▶ Supplied records:
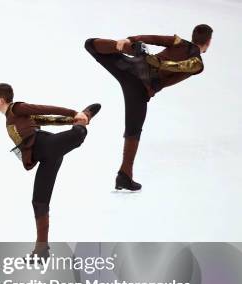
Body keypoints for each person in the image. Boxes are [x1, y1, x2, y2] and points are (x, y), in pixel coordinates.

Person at [85, 24, 213, 190]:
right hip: (141, 86)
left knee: (90, 44)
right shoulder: (197, 63)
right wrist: (132, 44)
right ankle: (124, 175)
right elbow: (179, 66)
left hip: (129, 67)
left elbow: (153, 40)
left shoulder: (178, 42)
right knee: (133, 130)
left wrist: (130, 42)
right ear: (208, 42)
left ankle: (129, 49)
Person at [0, 83, 100, 260]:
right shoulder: (13, 117)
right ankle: (41, 251)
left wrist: (75, 114)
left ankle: (85, 116)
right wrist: (71, 120)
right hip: (47, 156)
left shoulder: (17, 108)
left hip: (46, 146)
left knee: (78, 135)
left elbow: (45, 109)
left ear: (1, 100)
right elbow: (46, 119)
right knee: (39, 202)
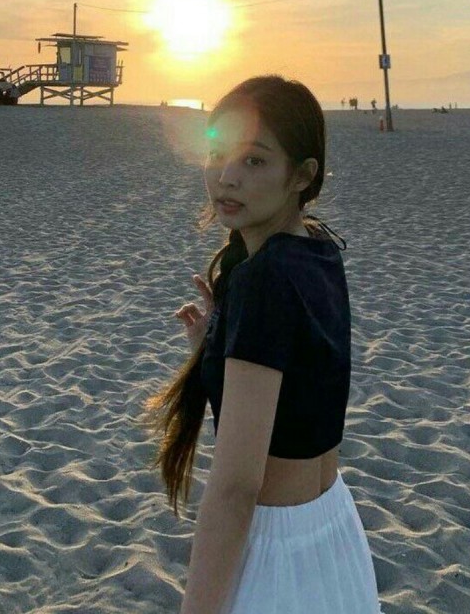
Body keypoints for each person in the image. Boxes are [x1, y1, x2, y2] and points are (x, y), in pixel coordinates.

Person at [143, 75, 385, 614]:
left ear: (302, 175)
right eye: (216, 153)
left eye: (254, 160)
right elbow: (301, 388)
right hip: (333, 532)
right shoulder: (318, 250)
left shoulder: (264, 280)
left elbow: (236, 487)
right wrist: (216, 348)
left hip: (276, 550)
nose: (226, 176)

▶ Exercise description: Please return, exactly and with pictures omitted, the lines from the line holding "right wrist: (132, 44)" through the end of the data above, inclusive.

▶ Output for this task:
right wrist: (132, 44)
right ankle: (124, 175)
right elbow: (179, 66)
left hip: (129, 67)
left elbow: (153, 40)
left shoulder: (178, 42)
right knee: (133, 130)
left wrist: (130, 42)
right ear: (208, 42)
left ankle: (129, 49)
Person at [0, 83, 100, 260]:
right shoulder: (13, 117)
right ankle: (41, 251)
left wrist: (75, 114)
left ankle: (85, 116)
right wrist: (71, 120)
right hip: (47, 156)
left shoulder: (17, 108)
left hip: (46, 146)
left knee: (78, 135)
left elbow: (45, 109)
left ear: (1, 100)
right elbow: (46, 119)
right knee: (39, 202)
Body keypoints for each person in the image. Boxes are [x1, y1, x2, y2] and points are (x, y), in pixel coordinates.

Person at [143, 75, 385, 614]:
left ear: (302, 175)
right eye: (216, 153)
left eye: (254, 160)
right elbow: (301, 388)
right hip: (333, 532)
right shoulder: (318, 250)
left shoulder: (264, 280)
left elbow: (236, 487)
right wrist: (216, 348)
left hip: (276, 550)
nose: (226, 176)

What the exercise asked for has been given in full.